The freewheeling atmosphere was not restricted to the evening hours. There was a “rampant sexual behavior and focus” in the Upload office that created “an unbearable environment,” a former employee, Elizabeth Scott, said in a lawsuit filed in May.
Ms. Scott said in her suit that the Upload office had a room with a bed “to encourage sexual intercourse at the workplace.” It was referred to as the kink room. Men who worked for the company were described in the suit as frequently talking about being so sexually aroused by female colleagues that it was impossible to concentrate.
When Ms. Scott, Upload’s digital media manager, complained about the hostile atmosphere and other issues in March with her supervisor, she was fired, the suit said. In a statement after the suit was filed, Upload said that “our employees are our greatest asset” and that “these allegations are entirely without merit.” (Source: NY Times)
Ah, but then they settled and apologized. Guess it was true that, as Ms. Scott alleged, she was once kicked out of her room in a house that Upload had rented for a conference so that the chief exec could use it for sex. And it wasn’t just hanky panky that was going on.
She said in the suit that she had other work, too: The women at Upload were required to do what were called “womanly tasks,” including cleaning up. They were also told to act like “mommies” to the men and help them with whatever they needed. The suit presented a portrait of a deeply entitled male culture, one that clashed with the fresh start VR seemed to offer the tech industry. But Ms. Scott’s suit was the second in the virtual reality industry in just a few months to present such an unwelcoming picture.

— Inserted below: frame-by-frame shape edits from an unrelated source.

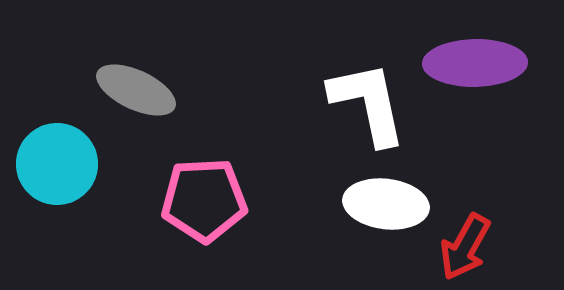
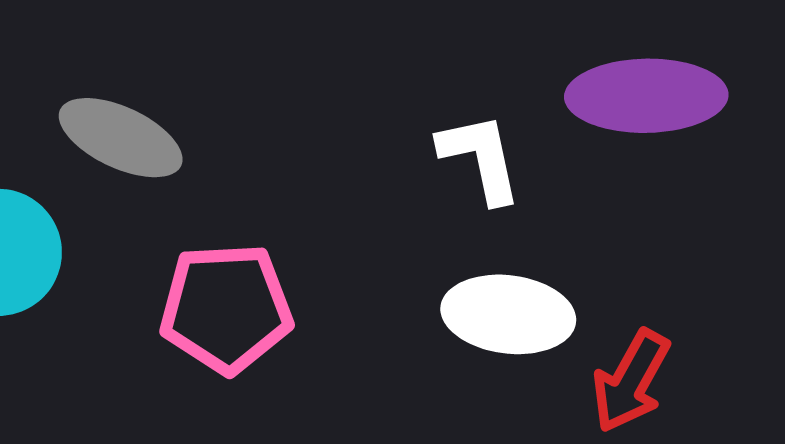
white L-shape: (368, 103) -> (480, 158), size x0.7

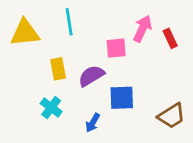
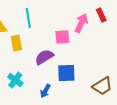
red rectangle: (170, 38) -> (101, 15), moved
yellow rectangle: (58, 69) -> (16, 43), moved

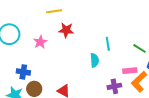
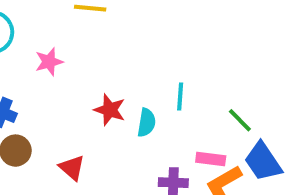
red star: (66, 30) -> (110, 110), moved

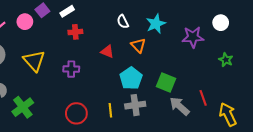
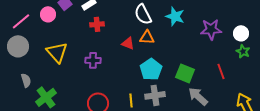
white semicircle: (123, 22) -> (143, 14), size x1.5
white circle: (221, 23) -> (241, 33), moved
cyan star: (156, 24) -> (175, 16), turned -30
orange triangle: (138, 45) -> (147, 37), moved, turned -42
red line: (203, 98) -> (221, 71), moved

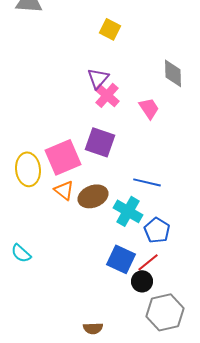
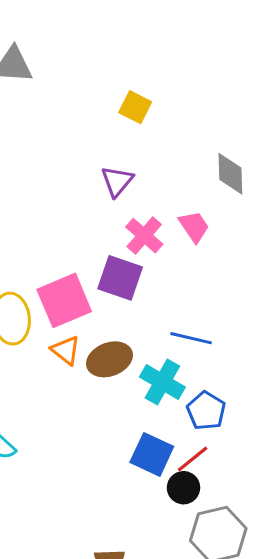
pink cross: (107, 95) -> (144, 236), moved

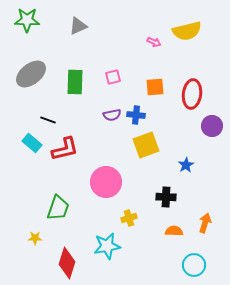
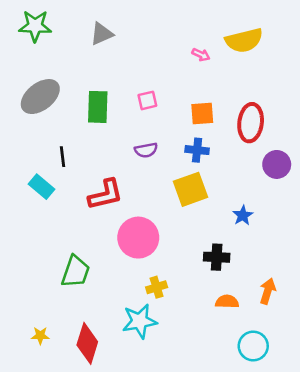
blue cross: (136, 115) -> (197, 150), moved
black line: (48, 120) -> (62, 157), turned 63
red L-shape: (65, 149) -> (106, 194), moved
yellow cross: (129, 218) -> (157, 287), moved
yellow star: (35, 238) -> (40, 336), moved

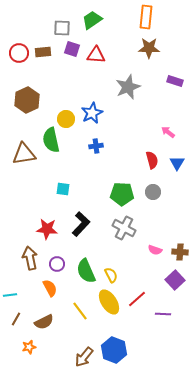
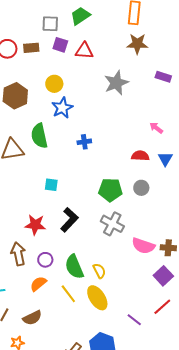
blue star: (92, 113) -> (62, 108), moved
yellow circle: (66, 119) -> (54, 84), moved
red semicircle: (152, 160) -> (140, 156), turned -72
pink semicircle: (155, 250) -> (143, 246), size x1.6
orange semicircle: (50, 288) -> (38, 284), turned -102
red line: (137, 299) -> (162, 307), moved
yellow line: (80, 311) -> (68, 294), moved
purple line: (163, 314) -> (134, 320), moved, turned 35

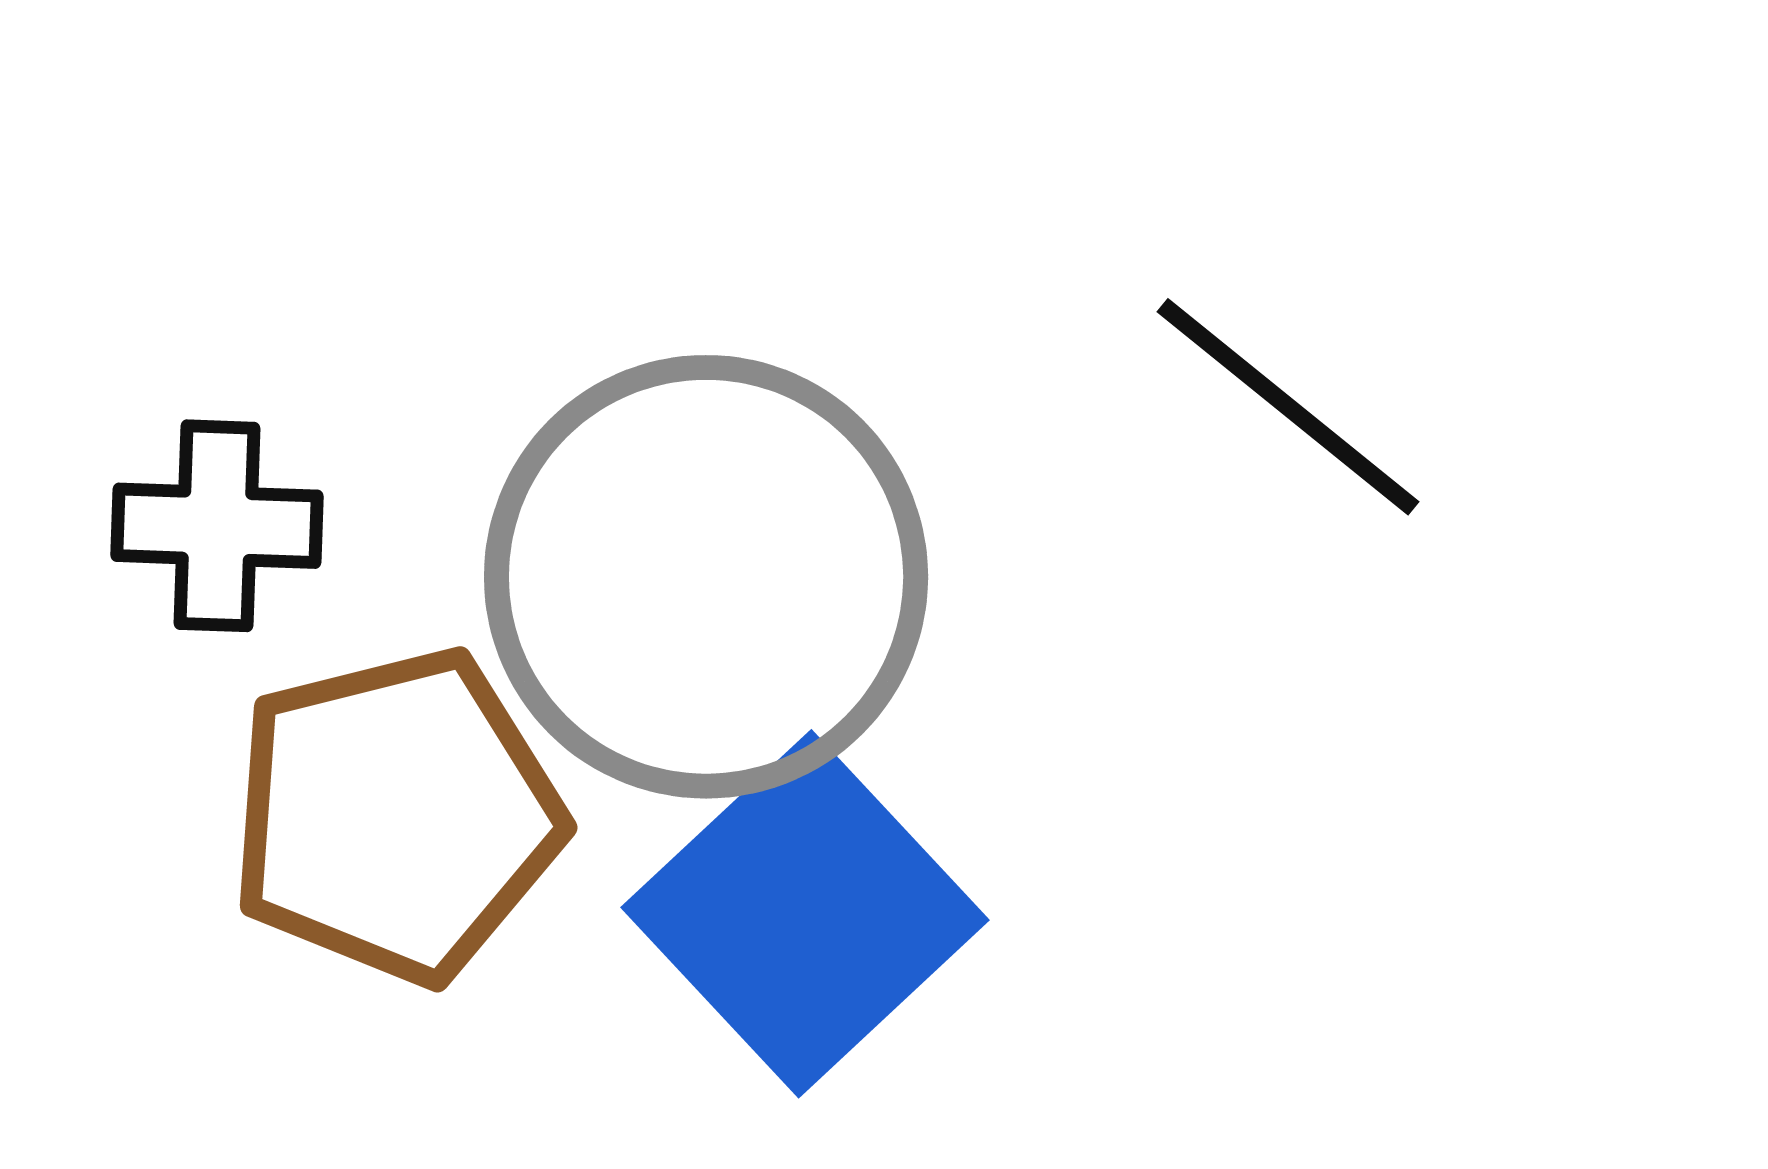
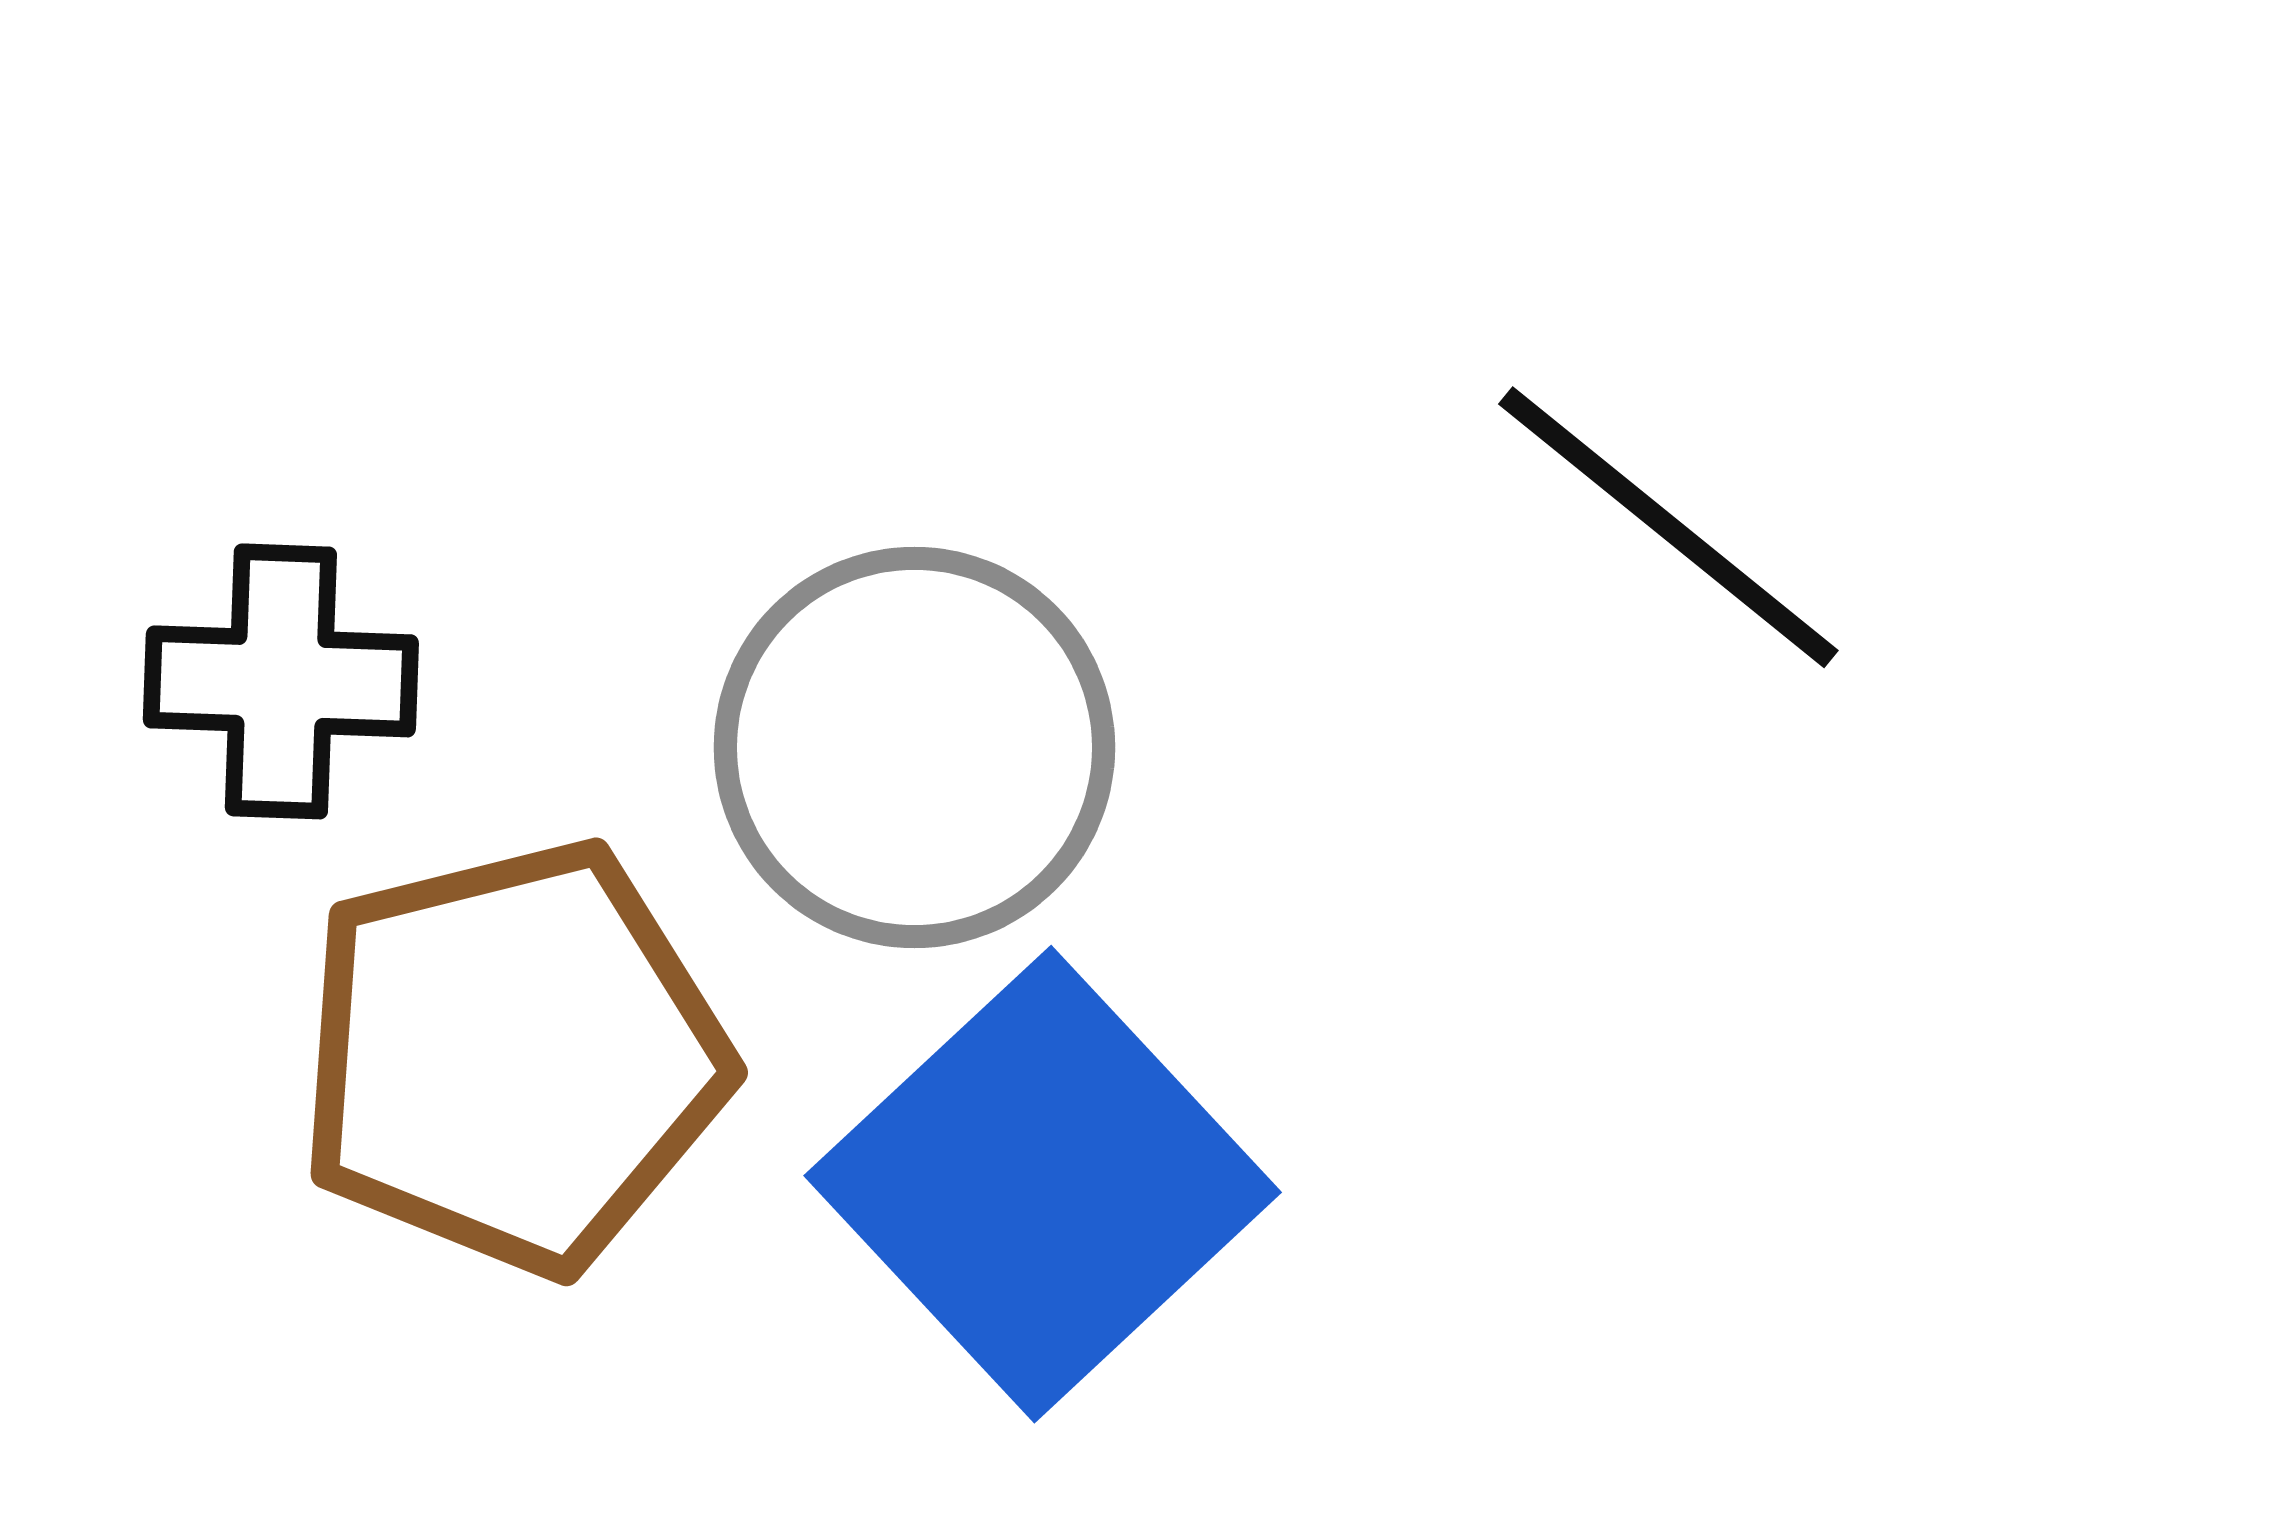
gray circle: (706, 577) -> (914, 747), size x0.7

Well, no one had to tell us to act like mommies, but there was plenty of that back in the day. How many notes did we leave in the kitchen, in the conference rooms, that said “You mother doesn’t work here. Please pick up after yourself.”
But, of course, we’d end up throwing the coffee cups out and mopping off the tables.
And don’t get me going on who always ended up cleaning out the communal fridge…
Girls will be girls, I guess.
Maybe things were this bad way back when, and I just missed it because by the time I got into tech I was older (30-ish), wiser, and no one’s idea of a good-time girl. But I think that one of the reasons that it’s likely worse now is that so many of the young guys have been too busy with gaming, “social” media, online porn, and tech devices that they actually don’t know how to act around women. However nerdly and awkward the guys of my era were, once you got them to look you in the eyes and not the boobs, they were mostly fine.
At Upload, the kink room is now occupied by Anne Ahola Ward, a late thirties, married, no-nonsense looking woman who is Upload’s new COO. It’s
…now Ms. Ward’s office. There is no bed there. She has instituted mandatory anti-harassment training: a two-hour session led by an outside consultant. There is now a human resources department. People have formal job descriptions. And as a joke — but not quite — people in the office gave Ms. Ward a sheriff’s badge.